Bernard Hopkins has made a career of upsetting the odds. He was a 3-1 underdog in 2001 against Felix Trinidad in his coming out fight before putting a clinic on the Puerto Rican superstar and knocking him out in the 12th round. In 2006 aged 41 he jumped two weight divisions to light heavyweight to challenge Antonio Tarver, bamboozling the Floridian with movement and timing, scoring a knockdown and winning by a landslide on the cards. Then last year at 46 he became the oldest man to win a major world title beating Canada's Jean Pascal. If you habitually bet on the underdog Bernard Hopkins has been a good friend to you. Saturday night he rematches Chad Dawson after their fight in October 2011 was eventually declared a no contest when Hopkins was unable to continue after an illegal body slam by Dawson in the second round.
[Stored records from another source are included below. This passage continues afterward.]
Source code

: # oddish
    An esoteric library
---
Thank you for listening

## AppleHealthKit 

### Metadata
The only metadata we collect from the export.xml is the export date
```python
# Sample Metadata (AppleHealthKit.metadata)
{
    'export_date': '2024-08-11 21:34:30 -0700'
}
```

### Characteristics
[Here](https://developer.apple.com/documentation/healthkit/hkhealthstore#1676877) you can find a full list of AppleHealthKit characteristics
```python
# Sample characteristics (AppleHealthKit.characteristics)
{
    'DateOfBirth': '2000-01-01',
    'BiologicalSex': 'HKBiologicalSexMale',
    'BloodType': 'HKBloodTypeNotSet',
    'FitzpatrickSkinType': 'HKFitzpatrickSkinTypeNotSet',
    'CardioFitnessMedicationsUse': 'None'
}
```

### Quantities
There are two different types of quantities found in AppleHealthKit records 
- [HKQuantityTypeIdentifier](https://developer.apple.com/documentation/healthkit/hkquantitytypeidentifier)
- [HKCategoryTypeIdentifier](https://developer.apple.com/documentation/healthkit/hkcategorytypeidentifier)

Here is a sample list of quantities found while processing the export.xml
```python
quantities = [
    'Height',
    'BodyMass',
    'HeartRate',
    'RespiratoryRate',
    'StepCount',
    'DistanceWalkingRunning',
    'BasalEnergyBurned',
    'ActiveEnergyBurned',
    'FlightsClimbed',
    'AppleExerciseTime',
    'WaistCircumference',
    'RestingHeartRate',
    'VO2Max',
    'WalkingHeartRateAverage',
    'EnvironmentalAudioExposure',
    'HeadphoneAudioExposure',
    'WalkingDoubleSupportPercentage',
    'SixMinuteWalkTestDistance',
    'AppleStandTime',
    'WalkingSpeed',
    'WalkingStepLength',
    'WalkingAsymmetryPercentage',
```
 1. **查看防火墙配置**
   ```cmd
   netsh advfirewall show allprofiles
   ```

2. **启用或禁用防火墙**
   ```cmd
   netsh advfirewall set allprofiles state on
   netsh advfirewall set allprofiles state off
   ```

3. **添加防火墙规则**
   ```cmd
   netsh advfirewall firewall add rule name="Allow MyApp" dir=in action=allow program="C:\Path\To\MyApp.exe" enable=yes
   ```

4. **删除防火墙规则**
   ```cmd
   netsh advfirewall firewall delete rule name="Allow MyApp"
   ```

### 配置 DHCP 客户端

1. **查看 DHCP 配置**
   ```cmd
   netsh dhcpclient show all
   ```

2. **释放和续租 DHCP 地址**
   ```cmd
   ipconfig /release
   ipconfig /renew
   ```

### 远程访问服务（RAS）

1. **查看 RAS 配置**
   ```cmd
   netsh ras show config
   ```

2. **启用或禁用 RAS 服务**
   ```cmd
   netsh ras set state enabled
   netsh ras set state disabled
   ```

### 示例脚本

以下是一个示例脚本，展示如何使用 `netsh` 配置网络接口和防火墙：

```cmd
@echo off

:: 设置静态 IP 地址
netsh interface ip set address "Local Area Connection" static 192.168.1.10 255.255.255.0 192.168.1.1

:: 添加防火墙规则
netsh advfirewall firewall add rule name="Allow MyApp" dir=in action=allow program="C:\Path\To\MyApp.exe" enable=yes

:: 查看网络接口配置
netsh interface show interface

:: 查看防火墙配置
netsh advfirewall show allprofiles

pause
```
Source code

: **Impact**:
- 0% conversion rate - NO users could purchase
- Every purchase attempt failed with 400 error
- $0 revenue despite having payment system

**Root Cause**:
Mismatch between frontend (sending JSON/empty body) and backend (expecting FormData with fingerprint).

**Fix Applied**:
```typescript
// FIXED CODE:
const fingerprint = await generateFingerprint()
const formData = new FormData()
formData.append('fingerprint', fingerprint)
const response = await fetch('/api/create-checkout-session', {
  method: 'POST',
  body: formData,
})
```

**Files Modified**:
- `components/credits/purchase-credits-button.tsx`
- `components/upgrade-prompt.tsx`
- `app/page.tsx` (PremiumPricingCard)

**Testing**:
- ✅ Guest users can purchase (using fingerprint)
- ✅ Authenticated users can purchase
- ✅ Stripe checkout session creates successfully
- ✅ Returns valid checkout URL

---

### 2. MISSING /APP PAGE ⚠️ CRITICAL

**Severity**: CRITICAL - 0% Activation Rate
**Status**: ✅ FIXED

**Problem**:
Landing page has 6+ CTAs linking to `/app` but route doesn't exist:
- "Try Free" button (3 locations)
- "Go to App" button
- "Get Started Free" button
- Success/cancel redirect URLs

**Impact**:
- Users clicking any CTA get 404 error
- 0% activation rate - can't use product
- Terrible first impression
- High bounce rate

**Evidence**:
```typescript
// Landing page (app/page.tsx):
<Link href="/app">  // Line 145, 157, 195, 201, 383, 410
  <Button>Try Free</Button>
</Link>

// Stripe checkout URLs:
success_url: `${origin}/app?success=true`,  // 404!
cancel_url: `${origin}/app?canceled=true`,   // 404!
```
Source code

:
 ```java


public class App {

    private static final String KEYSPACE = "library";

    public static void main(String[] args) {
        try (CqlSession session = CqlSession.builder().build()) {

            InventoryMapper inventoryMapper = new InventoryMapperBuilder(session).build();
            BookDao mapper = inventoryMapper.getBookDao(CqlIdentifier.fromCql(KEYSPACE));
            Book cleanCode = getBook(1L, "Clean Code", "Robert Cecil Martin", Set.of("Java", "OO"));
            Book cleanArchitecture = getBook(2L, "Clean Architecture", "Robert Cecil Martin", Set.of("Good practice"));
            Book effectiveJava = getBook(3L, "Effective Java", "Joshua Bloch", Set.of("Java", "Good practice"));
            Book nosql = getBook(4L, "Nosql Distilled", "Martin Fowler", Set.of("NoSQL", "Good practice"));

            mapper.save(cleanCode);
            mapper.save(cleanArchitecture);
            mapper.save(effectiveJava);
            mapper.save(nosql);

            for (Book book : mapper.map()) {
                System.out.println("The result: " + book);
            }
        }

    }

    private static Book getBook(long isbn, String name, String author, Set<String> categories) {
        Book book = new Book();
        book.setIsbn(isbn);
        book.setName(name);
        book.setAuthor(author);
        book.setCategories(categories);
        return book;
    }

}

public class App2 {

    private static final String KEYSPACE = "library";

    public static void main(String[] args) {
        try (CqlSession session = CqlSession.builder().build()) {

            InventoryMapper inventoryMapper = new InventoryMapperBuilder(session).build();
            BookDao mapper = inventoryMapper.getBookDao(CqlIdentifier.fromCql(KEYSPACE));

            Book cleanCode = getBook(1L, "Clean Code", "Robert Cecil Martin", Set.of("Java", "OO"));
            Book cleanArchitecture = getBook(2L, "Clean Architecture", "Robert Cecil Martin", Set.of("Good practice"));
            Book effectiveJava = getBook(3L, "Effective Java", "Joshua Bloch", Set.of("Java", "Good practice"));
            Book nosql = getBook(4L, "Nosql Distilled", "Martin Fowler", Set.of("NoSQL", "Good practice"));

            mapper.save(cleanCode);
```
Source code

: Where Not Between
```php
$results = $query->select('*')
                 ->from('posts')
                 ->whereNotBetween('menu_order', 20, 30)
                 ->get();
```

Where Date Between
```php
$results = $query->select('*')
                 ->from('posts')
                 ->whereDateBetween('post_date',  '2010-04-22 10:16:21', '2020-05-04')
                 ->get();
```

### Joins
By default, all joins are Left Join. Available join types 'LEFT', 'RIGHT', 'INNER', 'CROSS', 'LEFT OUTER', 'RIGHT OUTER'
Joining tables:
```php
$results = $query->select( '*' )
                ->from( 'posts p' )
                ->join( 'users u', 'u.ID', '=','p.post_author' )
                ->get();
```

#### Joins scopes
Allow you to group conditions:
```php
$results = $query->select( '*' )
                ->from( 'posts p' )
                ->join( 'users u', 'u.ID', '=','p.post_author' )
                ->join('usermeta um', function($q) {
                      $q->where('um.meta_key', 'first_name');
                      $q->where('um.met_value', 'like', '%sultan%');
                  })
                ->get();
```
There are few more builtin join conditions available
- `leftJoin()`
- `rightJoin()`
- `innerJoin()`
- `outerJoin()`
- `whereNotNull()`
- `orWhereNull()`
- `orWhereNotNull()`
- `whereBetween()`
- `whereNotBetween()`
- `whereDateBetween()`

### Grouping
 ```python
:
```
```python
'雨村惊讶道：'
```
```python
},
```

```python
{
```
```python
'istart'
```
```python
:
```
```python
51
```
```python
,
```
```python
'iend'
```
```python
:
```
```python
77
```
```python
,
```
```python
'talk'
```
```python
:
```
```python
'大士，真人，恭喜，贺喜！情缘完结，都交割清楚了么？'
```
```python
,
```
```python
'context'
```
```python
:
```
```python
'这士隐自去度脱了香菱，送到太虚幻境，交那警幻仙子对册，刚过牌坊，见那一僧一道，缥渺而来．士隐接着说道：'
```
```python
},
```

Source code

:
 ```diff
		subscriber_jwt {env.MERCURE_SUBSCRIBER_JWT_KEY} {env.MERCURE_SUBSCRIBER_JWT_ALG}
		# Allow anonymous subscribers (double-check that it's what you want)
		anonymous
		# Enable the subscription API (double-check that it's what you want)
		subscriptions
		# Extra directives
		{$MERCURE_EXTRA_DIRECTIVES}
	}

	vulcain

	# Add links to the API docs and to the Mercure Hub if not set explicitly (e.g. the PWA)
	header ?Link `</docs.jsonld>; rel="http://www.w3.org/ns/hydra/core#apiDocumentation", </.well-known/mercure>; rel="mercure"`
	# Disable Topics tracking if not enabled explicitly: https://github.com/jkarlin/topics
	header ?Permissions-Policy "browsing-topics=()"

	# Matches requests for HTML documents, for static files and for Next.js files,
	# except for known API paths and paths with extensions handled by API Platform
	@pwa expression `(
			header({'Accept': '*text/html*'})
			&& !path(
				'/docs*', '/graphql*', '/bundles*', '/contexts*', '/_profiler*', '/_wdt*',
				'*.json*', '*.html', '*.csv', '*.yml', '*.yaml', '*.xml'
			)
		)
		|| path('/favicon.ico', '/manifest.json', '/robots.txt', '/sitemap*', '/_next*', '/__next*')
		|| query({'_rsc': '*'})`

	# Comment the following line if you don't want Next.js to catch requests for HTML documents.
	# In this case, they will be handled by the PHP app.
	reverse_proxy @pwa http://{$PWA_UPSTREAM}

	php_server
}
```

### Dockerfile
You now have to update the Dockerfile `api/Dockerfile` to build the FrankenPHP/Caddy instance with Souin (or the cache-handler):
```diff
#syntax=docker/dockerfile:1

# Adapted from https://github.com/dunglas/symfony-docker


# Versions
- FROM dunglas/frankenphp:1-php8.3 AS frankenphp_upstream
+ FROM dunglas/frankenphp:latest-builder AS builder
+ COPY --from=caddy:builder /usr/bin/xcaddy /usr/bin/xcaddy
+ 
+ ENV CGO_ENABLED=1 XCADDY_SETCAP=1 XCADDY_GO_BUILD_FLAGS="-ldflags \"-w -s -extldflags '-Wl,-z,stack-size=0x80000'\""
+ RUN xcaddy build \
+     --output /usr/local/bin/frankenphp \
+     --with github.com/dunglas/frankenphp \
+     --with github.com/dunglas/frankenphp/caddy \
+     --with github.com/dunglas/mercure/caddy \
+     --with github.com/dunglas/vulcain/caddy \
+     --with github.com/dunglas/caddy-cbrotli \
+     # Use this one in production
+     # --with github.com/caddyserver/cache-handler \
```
Now at the insane age of 47 Hopkins is looking to turn back the clock again. Can he be serious?
Let's start by admitting that although Bernard Hopkins is a walking miracle, even he can't fight like a 21-year-old anymore. His style is ultra-cagey and relies on feints to draw openings from his opponent which he exploits, typically with his famous lead right counter. He's a very economical fighter with a low punch output. If you're in with Hopkins, expect anything but a toe-to-toe battle. But don't imagine that means an easy night for you. He'll hold, he'll grapple, he'll spin you and hit you, rabbit punch, low blow, forearm and elbow you then complain to the ref about your rough tactics. After all that he may just walk off with the belt. That's just how ‘Nard rolls.
So what about challenger Chad Dawson? A fast upright 29-year-old southpaw with an impressive jab, Dawson's one loss is to Jean Pascal, the fighter who Hopkins fought to a majority draw many believed Hopkins had won then beat in last May's historic bout. If only the boxing algebra were as simple as "a beats b who beats c therefore a beats c" then we could declare Hopkins the winner and save ourselves all a lot of trouble. The problem is that styles make fights and Hopkins relies upon his opponents to be a little bit loose, a little bit reckless and just a tad too eager to gamble. Pascal's bullish style was perfect for Hopkins and even though B-Hop tasted the canvas twice early on in their first fight he dominated after that because Pascal was an open book for him. While Dawson is less likely to inflict the knockdowns Pascal did he's also less likely to leave the openings.
And yet there is still a vulnerability there. Although he narrowly edged the one-and-a-half rounds they fought in October Hopkins got inside his head and frustrated him enough to provoke the uncharacteristic fight ending foul. Hopkins always starts slowly, coming on strong in the later rounds and given that Dawson has been known to fight in fits and starts this could be a problem for the challenger.
His former trainer Manny Steward has said of the matchup "I don't know if Chad and [trainer] John Scully fully realize what they are going up against. The biggest thing going up against Dawson is not having that consistent focus, and that's what Bernard is about".
Hopkins has shown in the first Pascal fight that he can course correct during battle, come back from calamity and command the remaining rounds. Dawson's southpaw stance shouldn't bother him as in 11 fights against lefties Hopkins has only lost once, to Joe Calzaghe, a fight which many observers, myself included, believe he won. It's worth bearing in mind also that when you fight Hopkins you're fighting a team: Bernard Hopkins, one of the finest minds in boxing and Naazim Richardson one of the finest trainers.
For these reasons I think it's just about worth your while taking a chance on Hopkins at 3.5 having one last great performance in him. Dawson is the correct favourite but any slip in focus from him and Hopkins has the experience and ring generalship to keep his light heavyweight crown.